L’immense bidonville de la reconstruction coûtera « des centaines de millions »
Trois ans après son lancement en grande pompe par le président René Préval, accompagné de l’acteur Sean Penn et d’autres dignitaires haïtiens et étrangers, le campement « modèle », érigé pour les victimes du séisme haïtien de 2010, a concouru à donner naissance à ce qui pourrait devenir le bidonville le plus vaste et le plus cher du pays.
Les autorités affirment à Ayiti Kale Je (AKJ) que le nouveau bidonville, aussi appelé « Canaan », « Jérusalem » et « ONA-Ville » et qui s’étend sur 11 kilomètres carrés (2718 acres), reste et demeure. Les contribuables et les donateurs étrangers dépenseront probablement « plusieurs centaines de millions » pour urbaniser la région, et jusqu’à 64 millions $US de plus pour dédommager les propriétaires qui menacent de poursuivre le gouvernement et les agences humanitaires.
Trois ans après le lancement de ce campement, appelé Corail-Cesselesse, en souvenir des plantations de canne et de sisal qu’il abritait autrefois, à environ 18 km au nord-est de la capitale, le paysage contraste fortement avec le camp bien ordonné qui a été visité par les dignitaires. Entouré des dizaines de milliers de masures et de nouvelles maisons des « squatters », il fait honte des intervenants locaux et étrangers.

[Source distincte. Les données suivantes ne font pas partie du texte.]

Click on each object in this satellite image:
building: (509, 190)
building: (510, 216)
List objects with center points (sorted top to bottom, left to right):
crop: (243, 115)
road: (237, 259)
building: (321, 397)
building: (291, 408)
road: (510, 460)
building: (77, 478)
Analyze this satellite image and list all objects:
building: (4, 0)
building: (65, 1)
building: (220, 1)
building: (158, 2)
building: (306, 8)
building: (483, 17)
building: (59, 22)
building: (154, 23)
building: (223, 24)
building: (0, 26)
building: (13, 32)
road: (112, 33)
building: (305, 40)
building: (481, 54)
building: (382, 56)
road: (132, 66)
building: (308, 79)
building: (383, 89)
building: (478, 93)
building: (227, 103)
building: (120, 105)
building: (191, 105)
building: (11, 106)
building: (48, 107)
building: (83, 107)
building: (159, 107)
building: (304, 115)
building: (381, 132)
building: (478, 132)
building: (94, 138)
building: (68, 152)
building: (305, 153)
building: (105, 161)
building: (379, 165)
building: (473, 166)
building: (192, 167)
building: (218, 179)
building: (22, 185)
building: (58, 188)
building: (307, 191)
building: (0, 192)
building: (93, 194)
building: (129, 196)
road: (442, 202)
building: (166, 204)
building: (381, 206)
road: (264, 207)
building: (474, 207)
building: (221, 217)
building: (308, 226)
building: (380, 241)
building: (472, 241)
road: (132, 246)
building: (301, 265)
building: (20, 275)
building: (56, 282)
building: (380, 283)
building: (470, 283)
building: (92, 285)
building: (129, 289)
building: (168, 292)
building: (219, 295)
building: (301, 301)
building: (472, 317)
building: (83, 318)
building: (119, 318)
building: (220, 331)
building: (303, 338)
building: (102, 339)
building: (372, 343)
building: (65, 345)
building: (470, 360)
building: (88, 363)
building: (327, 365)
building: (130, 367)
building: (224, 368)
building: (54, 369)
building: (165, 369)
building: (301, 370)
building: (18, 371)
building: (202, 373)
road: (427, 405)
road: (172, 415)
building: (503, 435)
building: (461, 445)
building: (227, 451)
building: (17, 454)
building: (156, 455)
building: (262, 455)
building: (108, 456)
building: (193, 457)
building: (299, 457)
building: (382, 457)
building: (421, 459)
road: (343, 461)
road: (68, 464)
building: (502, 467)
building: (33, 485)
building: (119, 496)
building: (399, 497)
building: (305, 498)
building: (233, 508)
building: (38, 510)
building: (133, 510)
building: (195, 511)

Avant le séisme, cette terre aride et rocailleuse, qui s’étend des abords de Port-au-Prince jusqu’à Cabaret, était en grande partie déserte. La plus grande part appartient à la firme haïtienne NABATEC S.A. qui, depuis 1999, y développait une zone économique intégrée (ZEI) appelée « Habitat Haïti 2020 ». Elle allait abriter des parcs industriels, des maisons unifamiliales et à logements multiples pour divers budgets, des écoles, des espaces verts et un centre commercial. Une compagnie coréenne et un organisme humanitaire américain y avaient déjà acheté des lots, et NABATEC était en discussion avec plusieurs firmes étrangères.
Selon Gérald Émile « Aby » Brun, architecte, président de NABATEC et vice-président du concepteur et constructeur TECINA S.A., « C’était un projet de 2 milliards $US réparti sur 15 ans, que tous avaient déjà approuvé, notamment le gouvernement haïtien et la Banque Mondiale ». Une étude de la Banque Mondiale menée en 2011 sur les sites potentiels de ZEI, le classait au premier rang des 21 sites évalués au pays : un site potentiel à « haute performance » et « la meilleure application du concept ZEI parmi tous les projets proposés en Haïti ».[Voir le plan à gauche.]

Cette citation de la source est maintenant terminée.